(Extracted page text data)

==================================================

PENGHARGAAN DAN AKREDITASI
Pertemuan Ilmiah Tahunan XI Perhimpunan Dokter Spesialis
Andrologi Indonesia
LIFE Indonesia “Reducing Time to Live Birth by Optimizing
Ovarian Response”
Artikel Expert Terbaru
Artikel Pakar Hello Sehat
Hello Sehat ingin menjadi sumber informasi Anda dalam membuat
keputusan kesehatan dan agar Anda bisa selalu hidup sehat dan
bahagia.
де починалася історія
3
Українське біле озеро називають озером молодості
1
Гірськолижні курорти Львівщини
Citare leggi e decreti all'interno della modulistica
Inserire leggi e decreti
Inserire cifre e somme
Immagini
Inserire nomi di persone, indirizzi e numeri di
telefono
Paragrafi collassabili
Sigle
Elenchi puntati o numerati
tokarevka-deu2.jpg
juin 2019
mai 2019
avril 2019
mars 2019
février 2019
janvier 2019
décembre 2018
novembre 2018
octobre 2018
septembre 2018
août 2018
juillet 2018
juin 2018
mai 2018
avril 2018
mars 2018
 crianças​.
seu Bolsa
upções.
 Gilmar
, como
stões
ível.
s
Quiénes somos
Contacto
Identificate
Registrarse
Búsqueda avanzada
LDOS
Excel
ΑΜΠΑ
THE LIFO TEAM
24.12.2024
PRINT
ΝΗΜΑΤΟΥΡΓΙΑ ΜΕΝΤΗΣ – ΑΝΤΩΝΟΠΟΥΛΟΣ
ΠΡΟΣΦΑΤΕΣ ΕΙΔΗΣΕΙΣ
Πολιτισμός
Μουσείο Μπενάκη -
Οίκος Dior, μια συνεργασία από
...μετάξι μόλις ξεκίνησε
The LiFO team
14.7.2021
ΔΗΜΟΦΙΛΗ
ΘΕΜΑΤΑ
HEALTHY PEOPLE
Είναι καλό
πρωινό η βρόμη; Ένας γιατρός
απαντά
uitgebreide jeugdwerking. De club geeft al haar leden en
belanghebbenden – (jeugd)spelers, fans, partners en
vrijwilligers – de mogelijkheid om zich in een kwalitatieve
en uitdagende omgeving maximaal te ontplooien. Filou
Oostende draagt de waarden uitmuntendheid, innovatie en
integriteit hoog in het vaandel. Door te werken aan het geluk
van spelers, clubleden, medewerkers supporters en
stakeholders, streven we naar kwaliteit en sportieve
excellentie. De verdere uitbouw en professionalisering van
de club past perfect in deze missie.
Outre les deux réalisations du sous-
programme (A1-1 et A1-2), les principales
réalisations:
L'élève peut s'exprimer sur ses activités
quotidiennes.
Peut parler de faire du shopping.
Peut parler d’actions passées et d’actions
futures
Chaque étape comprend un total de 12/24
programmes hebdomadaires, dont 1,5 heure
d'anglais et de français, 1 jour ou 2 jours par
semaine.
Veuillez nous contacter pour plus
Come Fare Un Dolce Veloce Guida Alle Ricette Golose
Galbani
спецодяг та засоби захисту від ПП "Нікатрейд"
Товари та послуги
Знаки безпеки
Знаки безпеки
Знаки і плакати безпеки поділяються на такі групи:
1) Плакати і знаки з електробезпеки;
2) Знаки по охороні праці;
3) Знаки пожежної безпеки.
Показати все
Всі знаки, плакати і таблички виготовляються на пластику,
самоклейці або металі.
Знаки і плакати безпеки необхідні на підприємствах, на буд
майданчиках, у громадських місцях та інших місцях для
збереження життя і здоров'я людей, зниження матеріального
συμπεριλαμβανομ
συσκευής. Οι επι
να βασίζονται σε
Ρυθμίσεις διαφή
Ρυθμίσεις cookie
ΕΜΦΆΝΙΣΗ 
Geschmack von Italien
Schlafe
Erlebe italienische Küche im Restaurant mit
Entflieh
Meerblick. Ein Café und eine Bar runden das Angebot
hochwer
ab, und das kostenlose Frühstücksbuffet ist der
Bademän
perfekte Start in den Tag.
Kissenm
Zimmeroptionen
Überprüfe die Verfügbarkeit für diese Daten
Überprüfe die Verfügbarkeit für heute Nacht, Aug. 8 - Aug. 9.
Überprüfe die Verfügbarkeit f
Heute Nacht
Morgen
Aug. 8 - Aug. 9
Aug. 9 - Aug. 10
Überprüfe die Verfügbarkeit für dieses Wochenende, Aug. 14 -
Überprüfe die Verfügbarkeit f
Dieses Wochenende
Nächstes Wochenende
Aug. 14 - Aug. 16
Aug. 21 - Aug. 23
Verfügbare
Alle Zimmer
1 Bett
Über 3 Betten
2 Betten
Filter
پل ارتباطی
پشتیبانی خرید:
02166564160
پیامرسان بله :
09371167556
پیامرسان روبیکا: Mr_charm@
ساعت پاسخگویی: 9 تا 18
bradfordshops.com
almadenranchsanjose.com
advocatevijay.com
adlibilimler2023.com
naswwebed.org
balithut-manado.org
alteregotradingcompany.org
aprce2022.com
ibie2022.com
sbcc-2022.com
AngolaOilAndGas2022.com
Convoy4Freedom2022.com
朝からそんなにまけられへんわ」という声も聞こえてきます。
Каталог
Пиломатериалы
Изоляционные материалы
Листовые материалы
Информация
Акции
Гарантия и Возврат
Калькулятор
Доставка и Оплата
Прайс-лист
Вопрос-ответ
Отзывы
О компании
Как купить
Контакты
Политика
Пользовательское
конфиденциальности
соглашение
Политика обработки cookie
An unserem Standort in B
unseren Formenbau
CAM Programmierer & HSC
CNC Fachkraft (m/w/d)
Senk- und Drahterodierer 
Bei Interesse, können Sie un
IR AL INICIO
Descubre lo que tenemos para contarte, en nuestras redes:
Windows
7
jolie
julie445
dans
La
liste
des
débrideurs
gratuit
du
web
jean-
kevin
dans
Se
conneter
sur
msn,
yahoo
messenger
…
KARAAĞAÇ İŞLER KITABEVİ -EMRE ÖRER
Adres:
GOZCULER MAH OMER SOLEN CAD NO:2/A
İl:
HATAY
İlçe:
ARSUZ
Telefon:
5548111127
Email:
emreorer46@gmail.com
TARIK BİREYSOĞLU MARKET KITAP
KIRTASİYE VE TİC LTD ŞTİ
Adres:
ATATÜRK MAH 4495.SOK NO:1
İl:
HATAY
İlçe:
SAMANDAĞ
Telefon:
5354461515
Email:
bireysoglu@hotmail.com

==================================================

Can you reproduce every line of the listing above word for word, in its original order?

PENGHARGAAN DAN AKREDITASI
Pertemuan Ilmiah Tahunan XI Perhimpunan Dokter Spesialis
Andrologi Indonesia
LIFE Indonesia “Reducing Time to Live Birth by Optimizing
Ovarian Response”
Artikel Expert Terbaru
Artikel Pakar Hello Sehat
Hello Sehat ingin menjadi sumber informasi Anda dalam membuat
keputusan kesehatan dan agar Anda bisa selalu hidup sehat dan
bahagia.
де починалася історія
3
Українське біле озеро називають озером молодості
1
Гірськолижні курорти Львівщини
Citare leggi e decreti all'interno della modulistica
Inserire leggi e decreti
Inserire cifre e somme
Immagini
Inserire nomi di persone, indirizzi e numeri di
telefono
Paragrafi collassabili
Sigle
Elenchi puntati o numerati
tokarevka-deu2.jpg
juin 2019
mai 2019
avril 2019
mars 2019
février 2019
janvier 2019
décembre 2018
novembre 2018
octobre 2018
septembre 2018
août 2018
juillet 2018
juin 2018
mai 2018
avril 2018
mars 2018
 crianças​.
seu Bolsa
upções.
 Gilmar
, como
stões
ível.
s
Quiénes somos
Contacto
Identificate
Registrarse
Búsqueda avanzada
LDOS
Excel
ΑΜΠΑ
THE LIFO TEAM
24.12.2024
PRINT
ΝΗΜΑΤΟΥΡΓΙΑ ΜΕΝΤΗΣ – ΑΝΤΩΝΟΠΟΥΛΟΣ
ΠΡΟΣΦΑΤΕΣ ΕΙΔΗΣΕΙΣ
Πολιτισμός
Μουσείο Μπενάκη -
Οίκος Dior, μια συνεργασία από
...μετάξι μόλις ξεκίνησε
The LiFO team
14.7.2021
ΔΗΜΟΦΙΛΗ
ΘΕΜΑΤΑ
HEALTHY PEOPLE
Είναι καλό
πρωινό η βρόμη; Ένας γιατρός
απαντά
uitgebreide jeugdwerking. De club geeft al haar leden en
belanghebbenden – (jeugd)spelers, fans, partners en
vrijwilligers – de mogelijkheid om zich in een kwalitatieve
en uitdagende omgeving maximaal te ontplooien. Filou
Oostende draagt de waarden uitmuntendheid, innovatie en
integriteit hoog in het vaandel. Door te werken aan het geluk
van spelers, clubleden, medewerkers supporters en
stakeholders, streven we naar kwaliteit en sportieve
excellentie. De verdere uitbouw en professionalisering van
de club past perfect in deze missie.
Outre les deux réalisations du sous-
programme (A1-1 et A1-2), les principales
réalisations:
L'élève peut s'exprimer sur ses activités
quotidiennes.
Peut parler de faire du shopping.
Peut parler d’actions passées et d’actions
futures
Chaque étape comprend un total de 12/24
programmes hebdomadaires, dont 1,5 heure
d'anglais et de français, 1 jour ou 2 jours par
semaine.
Veuillez nous contacter pour plus
Come Fare Un Dolce Veloce Guida Alle Ricette Golose
Galbani
спецодяг та засоби захисту від ПП "Нікатрейд"
Товари та послуги
Знаки безпеки
Знаки безпеки
Знаки і плакати безпеки поділяються на такі групи:
1) Плакати і знаки з електробезпеки;
2) Знаки по охороні праці;
3) Знаки пожежної безпеки.
Показати все
Всі знаки, плакати і таблички виготовляються на пластику,
самоклейці або металі.
Знаки і плакати безпеки необхідні на підприємствах, на буд
майданчиках, у громадських місцях та інших місцях для
збереження життя і здоров'я людей, зниження матеріального
συμπεριλαμβανομ
συσκευής. Οι επι
να βασίζονται σε
Ρυθμίσεις διαφή
Ρυθμίσεις cookie
ΕΜΦΆΝΙΣΗ 
Geschmack von Italien
Schlafe
Erlebe italienische Küche im Restaurant mit
Entflieh
Meerblick. Ein Café und eine Bar runden das Angebot
hochwer
ab, und das kostenlose Frühstücksbuffet ist der
Bademän
perfekte Start in den Tag.
Kissenm
Zimmeroptionen
Überprüfe die Verfügbarkeit für diese Daten
Überprüfe die Verfügbarkeit für heute Nacht, Aug. 8 - Aug. 9.
Überprüfe die Verfügbarkeit f
Heute Nacht
Morgen
Aug. 8 - Aug. 9
Aug. 9 - Aug. 10
Überprüfe die Verfügbarkeit für dieses Wochenende, Aug. 14 -
Überprüfe die Verfügbarkeit f
Dieses Wochenende
Nächstes Wochenende
Aug. 14 - Aug. 16
Aug. 21 - Aug. 23
Verfügbare
Alle Zimmer
1 Bett
Über 3 Betten
2 Betten
Filter
پل ارتباطی
پشتیبانی خرید:
02166564160
پیامرسان بله :
09371167556
پیامرسان روبیکا: Mr_charm@
ساعت پاسخگویی: 9 تا 18
bradfordshops.com
almadenranchsanjose.com
advocatevijay.com
adlibilimler2023.com
naswwebed.org
balithut-manado.org
alteregotradingcompany.org
aprce2022.com
ibie2022.com
sbcc-2022.com
AngolaOilAndGas2022.com
Convoy4Freedom2022.com
朝からそんなにまけられへんわ」という声も聞こえてきます。
Каталог
Пиломатериалы
Изоляционные материалы
Листовые материалы
Информация
Акции
Гарантия и Возврат
Калькулятор
Доставка и Оплата
Прайс-лист
Вопрос-ответ
Отзывы
О компании
Как купить
Контакты
Политика
Пользовательское
конфиденциальности
соглашение
Политика обработки cookie
An unserem Standort in B
unseren Formenbau
CAM Programmierer & HSC
CNC Fachkraft (m/w/d)
Senk- und Drahterodierer 
Bei Interesse, können Sie un
IR AL INICIO
Descubre lo que tenemos para contarte, en nuestras redes:
Windows
7
jolie
julie445
dans
La
liste
des
débrideurs
gratuit
du
web
jean-
kevin
dans
Se
conneter
sur
msn,
yahoo
messenger
…
KARAAĞAÇ İŞLER KITABEVİ -EMRE ÖRER
Adres:
GOZCULER MAH OMER SOLEN CAD NO:2/A
İl:
HATAY
İlçe:
ARSUZ
Telefon:
5548111127
Email:
emreorer46@gmail.com
TARIK BİREYSOĞLU MARKET KITAP
KIRTASİYE VE TİC LTD ŞTİ
Adres:
ATATÜRK MAH 4495.SOK NO:1
İl:
HATAY
İlçe:
SAMANDAĞ
Telefon:
5354461515
Email:
bireysoglu@hotmail.com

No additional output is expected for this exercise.